To boost Astro-tourism, India announced that it is going to establish its first-night sky sanctuary in the Ladakh region in Himalayas. Here we explain what is a night sky sanctuary and what does it mean for people?
RH STAFF September 26
Earlier this month, India announced it will establish the country’s first-ever night sky sanctuary in its northern region of federally-controlled Ladakh. The move is aimed to boost Astro-tourism in the cold desert region bordering China.
According to officials, the sanctuary will be set up in the Hanle region of south-eastern Ladakh. The sanctuary will be carved out of Ladakh’s protected area of Changthang Wildlife Sanctuary.
A Memorandum of Understanding (MoU) involving India’s federal government, Ladakh local administration, and the Indian Institute of Astrophysics (IIA), has been already signed in order to finalize the project. It’s likely to be completed by the end of this year.
What’s a night sky sanctuary?
Popularly known as Dark Sky Reserve, a night sky sanctuary is like any other protected area that offers a distinguished nocturnal environment and starry nights for the observatory and astronomical purposes. The reserve is particular about preventing any kind of artificial light pollution in the protected area.
US-based International Dark Sky Reserve Association defines a Dark Sky preserve as a “public or private land that has an exceptional or distinguished quality of starry nights and a nocturnal environment that is protected for its scientific, natural, or educational value, its cultural heritage and/or public enjoyment.”
The Dark Sky Sanctuaries are defined as “the most remote (and often darkest) places in the world whose conservation state is most fragile.”
In 2015, Chile’s ‘Gabriela Mistral Dark Sky Sanctuary’ was recognized and designated as the first International Dark Sky Sanctuary in the world. Spread over an area of more than 35,000 hectares, the sanctuary is host to four major astronomical research facilities.
Across the globe, there are at least 20 dark sky reserves at present with seven of them in the United Kingdom alone.
Given Hanle’s vastness, sparse population, and clearer skies for the most part of the year, the decision to establish a night sky sanctuary in the region seems in line with the Indian government’s efforts to develop Ladakh for diverse tourism.
Already, the Indian Institute of Astrophysics (IIA), an autonomous astrophysics and astronomy research institute funded by India’s central government, has an observatory facility located in Hanle. Sitting at an altitude of 4500 meters above sea level, the Indian Astronomical Observatory (IAO) in Hanle is one of the world’s highest located observatories using optical, infrared, and gamma-ray telescopes.
At a distance of more than 250 kilometers southeast of Leh city, Hanle is also close to the China border. With tourists and researchers from across the globe expected to throng the dark sky preserve, the establishment of the unique sanctuary is also being linked with the ease in the border tension between two neighboring countries after the 2020 clashes.

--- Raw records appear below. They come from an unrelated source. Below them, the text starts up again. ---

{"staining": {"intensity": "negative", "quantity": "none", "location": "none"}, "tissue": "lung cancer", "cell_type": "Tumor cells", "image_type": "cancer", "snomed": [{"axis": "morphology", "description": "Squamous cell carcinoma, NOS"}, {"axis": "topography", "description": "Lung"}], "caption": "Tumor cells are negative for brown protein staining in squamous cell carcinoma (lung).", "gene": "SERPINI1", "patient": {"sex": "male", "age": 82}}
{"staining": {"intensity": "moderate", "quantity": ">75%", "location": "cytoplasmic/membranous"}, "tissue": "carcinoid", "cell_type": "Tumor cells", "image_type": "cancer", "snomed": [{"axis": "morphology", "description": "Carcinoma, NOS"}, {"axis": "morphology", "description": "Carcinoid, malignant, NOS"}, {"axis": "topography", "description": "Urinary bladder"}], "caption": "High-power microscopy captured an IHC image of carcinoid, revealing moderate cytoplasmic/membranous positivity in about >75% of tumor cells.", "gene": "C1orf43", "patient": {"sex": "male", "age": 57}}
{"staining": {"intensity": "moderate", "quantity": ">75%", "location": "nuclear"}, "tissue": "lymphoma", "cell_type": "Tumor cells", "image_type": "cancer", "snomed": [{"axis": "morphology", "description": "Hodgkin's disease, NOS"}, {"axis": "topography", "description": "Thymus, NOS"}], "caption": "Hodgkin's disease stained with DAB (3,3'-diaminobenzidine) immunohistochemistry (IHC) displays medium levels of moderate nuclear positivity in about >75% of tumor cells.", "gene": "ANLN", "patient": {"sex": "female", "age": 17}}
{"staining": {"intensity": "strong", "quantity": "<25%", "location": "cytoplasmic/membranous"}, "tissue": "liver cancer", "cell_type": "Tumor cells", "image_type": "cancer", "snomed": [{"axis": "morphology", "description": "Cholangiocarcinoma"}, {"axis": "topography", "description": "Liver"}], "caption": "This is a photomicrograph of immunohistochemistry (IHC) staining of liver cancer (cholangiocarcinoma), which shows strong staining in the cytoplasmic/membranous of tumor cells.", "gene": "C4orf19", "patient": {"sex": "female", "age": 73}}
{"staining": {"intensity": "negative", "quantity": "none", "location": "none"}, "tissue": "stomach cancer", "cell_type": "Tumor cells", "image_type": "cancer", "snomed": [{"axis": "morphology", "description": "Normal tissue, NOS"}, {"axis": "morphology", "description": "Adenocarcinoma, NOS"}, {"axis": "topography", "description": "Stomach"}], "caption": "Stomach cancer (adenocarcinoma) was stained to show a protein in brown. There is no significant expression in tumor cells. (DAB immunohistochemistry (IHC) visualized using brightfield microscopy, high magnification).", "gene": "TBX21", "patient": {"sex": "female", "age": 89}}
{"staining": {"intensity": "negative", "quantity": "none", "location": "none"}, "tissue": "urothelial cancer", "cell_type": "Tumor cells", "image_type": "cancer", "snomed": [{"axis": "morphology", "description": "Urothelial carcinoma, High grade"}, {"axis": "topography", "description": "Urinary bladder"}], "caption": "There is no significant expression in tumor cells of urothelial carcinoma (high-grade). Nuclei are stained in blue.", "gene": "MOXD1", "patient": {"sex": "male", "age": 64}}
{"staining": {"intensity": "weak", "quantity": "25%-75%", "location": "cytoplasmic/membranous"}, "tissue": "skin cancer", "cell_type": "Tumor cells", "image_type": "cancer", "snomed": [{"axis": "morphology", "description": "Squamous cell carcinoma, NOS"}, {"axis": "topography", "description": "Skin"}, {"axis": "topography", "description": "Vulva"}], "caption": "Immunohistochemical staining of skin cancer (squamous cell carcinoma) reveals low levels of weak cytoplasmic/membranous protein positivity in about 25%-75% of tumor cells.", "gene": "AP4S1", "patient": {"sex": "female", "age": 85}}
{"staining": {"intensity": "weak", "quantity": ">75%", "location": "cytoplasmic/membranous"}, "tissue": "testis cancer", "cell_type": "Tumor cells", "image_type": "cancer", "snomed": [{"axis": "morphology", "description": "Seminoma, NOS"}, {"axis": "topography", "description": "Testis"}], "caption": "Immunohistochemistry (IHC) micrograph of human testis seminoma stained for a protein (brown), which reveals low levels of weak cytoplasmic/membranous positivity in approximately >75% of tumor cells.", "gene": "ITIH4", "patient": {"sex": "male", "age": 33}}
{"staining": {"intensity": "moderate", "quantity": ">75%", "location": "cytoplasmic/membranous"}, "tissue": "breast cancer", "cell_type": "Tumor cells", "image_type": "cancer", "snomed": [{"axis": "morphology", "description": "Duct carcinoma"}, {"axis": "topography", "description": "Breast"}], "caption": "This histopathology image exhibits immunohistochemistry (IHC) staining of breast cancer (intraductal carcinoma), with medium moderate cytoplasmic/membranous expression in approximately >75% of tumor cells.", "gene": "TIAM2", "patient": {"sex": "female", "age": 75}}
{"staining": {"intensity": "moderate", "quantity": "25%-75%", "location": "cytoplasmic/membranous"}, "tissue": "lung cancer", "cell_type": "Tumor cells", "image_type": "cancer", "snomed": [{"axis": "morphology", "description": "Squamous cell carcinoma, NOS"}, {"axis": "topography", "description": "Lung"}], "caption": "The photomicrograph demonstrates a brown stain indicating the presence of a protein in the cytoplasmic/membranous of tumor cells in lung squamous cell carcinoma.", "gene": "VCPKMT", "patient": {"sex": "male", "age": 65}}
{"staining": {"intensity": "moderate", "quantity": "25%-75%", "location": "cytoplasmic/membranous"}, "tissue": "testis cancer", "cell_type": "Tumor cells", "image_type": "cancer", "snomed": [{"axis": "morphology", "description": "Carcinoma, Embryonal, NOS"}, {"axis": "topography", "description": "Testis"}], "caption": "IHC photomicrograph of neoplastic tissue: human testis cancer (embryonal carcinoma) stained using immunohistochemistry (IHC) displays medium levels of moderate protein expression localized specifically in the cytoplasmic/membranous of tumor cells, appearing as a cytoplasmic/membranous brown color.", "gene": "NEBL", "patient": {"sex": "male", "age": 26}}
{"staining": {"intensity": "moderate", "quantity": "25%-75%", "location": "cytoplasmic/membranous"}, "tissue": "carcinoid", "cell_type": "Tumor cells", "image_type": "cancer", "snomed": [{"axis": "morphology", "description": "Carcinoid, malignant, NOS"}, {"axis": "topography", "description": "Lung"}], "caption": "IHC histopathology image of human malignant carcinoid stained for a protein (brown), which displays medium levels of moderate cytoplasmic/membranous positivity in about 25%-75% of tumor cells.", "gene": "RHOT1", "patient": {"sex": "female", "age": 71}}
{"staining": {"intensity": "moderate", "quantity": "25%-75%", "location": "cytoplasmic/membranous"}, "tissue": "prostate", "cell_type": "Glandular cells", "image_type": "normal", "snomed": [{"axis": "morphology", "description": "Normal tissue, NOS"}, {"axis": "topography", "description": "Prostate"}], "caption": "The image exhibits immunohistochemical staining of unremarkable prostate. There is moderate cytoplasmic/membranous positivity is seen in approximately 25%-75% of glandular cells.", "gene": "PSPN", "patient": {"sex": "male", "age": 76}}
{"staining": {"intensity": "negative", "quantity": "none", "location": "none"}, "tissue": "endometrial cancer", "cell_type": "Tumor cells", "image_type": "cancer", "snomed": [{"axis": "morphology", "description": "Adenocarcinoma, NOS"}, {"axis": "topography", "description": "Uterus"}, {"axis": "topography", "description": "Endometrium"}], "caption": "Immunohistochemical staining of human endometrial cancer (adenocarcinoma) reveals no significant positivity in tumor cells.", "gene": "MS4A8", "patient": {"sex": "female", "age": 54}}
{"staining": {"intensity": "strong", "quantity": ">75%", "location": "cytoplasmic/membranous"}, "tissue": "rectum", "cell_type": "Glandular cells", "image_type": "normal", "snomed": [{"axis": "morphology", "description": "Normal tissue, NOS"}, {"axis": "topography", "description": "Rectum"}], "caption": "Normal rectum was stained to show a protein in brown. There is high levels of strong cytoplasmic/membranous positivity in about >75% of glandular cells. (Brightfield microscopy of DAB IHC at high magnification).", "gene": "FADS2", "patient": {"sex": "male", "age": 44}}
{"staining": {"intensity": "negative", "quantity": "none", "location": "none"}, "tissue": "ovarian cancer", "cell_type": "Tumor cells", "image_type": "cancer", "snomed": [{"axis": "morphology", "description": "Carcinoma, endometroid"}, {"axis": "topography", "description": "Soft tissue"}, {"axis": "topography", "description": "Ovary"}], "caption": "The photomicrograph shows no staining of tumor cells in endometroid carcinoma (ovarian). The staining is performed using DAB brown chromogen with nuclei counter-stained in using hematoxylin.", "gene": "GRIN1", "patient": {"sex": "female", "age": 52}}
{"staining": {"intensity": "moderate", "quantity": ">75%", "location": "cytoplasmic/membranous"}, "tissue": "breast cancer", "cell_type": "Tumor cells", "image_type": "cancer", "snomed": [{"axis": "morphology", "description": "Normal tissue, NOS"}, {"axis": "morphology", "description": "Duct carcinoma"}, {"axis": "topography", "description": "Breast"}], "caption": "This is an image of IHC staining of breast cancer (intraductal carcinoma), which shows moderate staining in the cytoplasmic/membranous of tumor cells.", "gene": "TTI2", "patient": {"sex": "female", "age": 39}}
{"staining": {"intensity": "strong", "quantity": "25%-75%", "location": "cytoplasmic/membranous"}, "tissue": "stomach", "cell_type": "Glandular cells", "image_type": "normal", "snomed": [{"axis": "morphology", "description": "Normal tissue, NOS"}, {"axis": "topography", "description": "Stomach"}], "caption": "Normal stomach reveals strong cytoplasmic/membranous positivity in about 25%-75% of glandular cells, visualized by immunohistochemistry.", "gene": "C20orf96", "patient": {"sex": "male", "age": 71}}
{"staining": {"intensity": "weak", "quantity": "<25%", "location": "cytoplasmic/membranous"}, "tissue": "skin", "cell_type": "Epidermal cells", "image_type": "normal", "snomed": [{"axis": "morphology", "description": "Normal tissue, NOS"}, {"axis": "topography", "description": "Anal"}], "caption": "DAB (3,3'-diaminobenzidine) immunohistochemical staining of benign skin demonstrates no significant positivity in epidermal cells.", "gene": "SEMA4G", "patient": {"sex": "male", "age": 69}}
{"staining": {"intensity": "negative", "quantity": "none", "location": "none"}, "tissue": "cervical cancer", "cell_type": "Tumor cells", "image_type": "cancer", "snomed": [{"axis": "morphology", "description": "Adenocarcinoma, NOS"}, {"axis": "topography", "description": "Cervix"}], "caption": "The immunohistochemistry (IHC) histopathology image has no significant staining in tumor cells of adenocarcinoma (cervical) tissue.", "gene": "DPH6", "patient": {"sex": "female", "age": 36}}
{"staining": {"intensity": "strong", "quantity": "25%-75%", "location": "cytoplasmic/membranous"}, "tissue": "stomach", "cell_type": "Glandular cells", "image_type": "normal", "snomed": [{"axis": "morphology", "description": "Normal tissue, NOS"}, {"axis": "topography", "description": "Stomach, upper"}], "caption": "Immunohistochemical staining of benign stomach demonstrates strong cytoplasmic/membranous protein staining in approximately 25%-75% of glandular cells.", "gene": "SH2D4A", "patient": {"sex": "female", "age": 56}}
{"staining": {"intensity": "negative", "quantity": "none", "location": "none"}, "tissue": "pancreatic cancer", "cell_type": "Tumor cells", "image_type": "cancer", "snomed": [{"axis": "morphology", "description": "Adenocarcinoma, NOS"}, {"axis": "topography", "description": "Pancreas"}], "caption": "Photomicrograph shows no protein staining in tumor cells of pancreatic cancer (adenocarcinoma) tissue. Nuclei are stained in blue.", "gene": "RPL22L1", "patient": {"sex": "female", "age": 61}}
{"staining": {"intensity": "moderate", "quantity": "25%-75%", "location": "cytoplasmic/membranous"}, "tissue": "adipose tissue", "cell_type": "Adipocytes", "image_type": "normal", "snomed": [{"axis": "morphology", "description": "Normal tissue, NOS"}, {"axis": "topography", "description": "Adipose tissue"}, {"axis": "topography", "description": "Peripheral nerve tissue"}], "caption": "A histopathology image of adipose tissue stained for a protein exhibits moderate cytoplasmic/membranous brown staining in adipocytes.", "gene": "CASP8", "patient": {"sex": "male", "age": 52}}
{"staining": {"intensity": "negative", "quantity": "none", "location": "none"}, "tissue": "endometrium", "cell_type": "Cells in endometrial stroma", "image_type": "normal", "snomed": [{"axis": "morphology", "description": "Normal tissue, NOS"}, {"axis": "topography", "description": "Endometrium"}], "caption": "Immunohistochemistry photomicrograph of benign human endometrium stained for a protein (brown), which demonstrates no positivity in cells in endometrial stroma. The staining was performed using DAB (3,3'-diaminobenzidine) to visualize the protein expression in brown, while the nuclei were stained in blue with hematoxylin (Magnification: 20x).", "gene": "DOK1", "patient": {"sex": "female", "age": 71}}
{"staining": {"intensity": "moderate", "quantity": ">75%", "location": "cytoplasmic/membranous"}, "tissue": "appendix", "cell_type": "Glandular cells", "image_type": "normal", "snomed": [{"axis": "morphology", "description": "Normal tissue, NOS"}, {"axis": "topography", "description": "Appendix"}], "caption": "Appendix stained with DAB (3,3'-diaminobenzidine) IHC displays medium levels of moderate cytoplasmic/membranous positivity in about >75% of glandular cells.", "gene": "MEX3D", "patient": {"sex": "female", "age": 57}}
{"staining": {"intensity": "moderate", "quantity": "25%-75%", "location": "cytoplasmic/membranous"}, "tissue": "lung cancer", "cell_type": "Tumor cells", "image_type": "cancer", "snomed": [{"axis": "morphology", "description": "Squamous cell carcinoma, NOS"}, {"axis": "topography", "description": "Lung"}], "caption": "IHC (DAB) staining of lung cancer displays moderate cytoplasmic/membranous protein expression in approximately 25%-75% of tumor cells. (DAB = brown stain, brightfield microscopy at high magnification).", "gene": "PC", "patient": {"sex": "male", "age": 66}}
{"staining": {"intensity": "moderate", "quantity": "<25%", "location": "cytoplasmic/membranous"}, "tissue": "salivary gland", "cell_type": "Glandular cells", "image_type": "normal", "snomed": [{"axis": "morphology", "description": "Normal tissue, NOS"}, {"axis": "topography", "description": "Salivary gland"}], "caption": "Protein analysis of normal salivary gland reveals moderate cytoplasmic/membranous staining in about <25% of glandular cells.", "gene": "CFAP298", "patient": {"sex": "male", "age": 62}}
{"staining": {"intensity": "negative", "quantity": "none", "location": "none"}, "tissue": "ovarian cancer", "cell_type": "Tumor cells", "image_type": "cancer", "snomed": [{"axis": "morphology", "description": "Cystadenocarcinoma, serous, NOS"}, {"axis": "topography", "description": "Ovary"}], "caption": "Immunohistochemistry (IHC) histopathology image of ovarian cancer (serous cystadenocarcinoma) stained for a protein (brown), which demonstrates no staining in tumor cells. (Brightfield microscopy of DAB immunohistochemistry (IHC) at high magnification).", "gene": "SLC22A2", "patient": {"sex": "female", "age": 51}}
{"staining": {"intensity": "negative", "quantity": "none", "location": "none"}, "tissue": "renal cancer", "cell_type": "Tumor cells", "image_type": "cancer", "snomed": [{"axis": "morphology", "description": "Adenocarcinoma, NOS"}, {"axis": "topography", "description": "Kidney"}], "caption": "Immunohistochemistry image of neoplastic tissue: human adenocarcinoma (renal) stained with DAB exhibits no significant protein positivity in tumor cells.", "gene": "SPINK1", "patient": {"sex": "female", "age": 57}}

What does it mean for people?
Declaring a protected area as a Dark Sky Reserve comes with its own sets of rules and regulations.
“There would be some restrictions during the evening and night to vehicles and headlights. There will be delineators on roads like you do outside observatories. People can come, park, observe the sky and stay in homestays,” Dr Annapurni Subramaniam, Director of the Indian Institute of Astrophysics, told India’s leading national daily The Hindu.
In order to preserve the night sky within the sanctuary, it’s also imperative to reduce light pollution by reducing the usage of outdoor lighting by the common masses on their houses or other buildings. In other words, the lights, if used, should be directed towards the ground rather than towards the sky.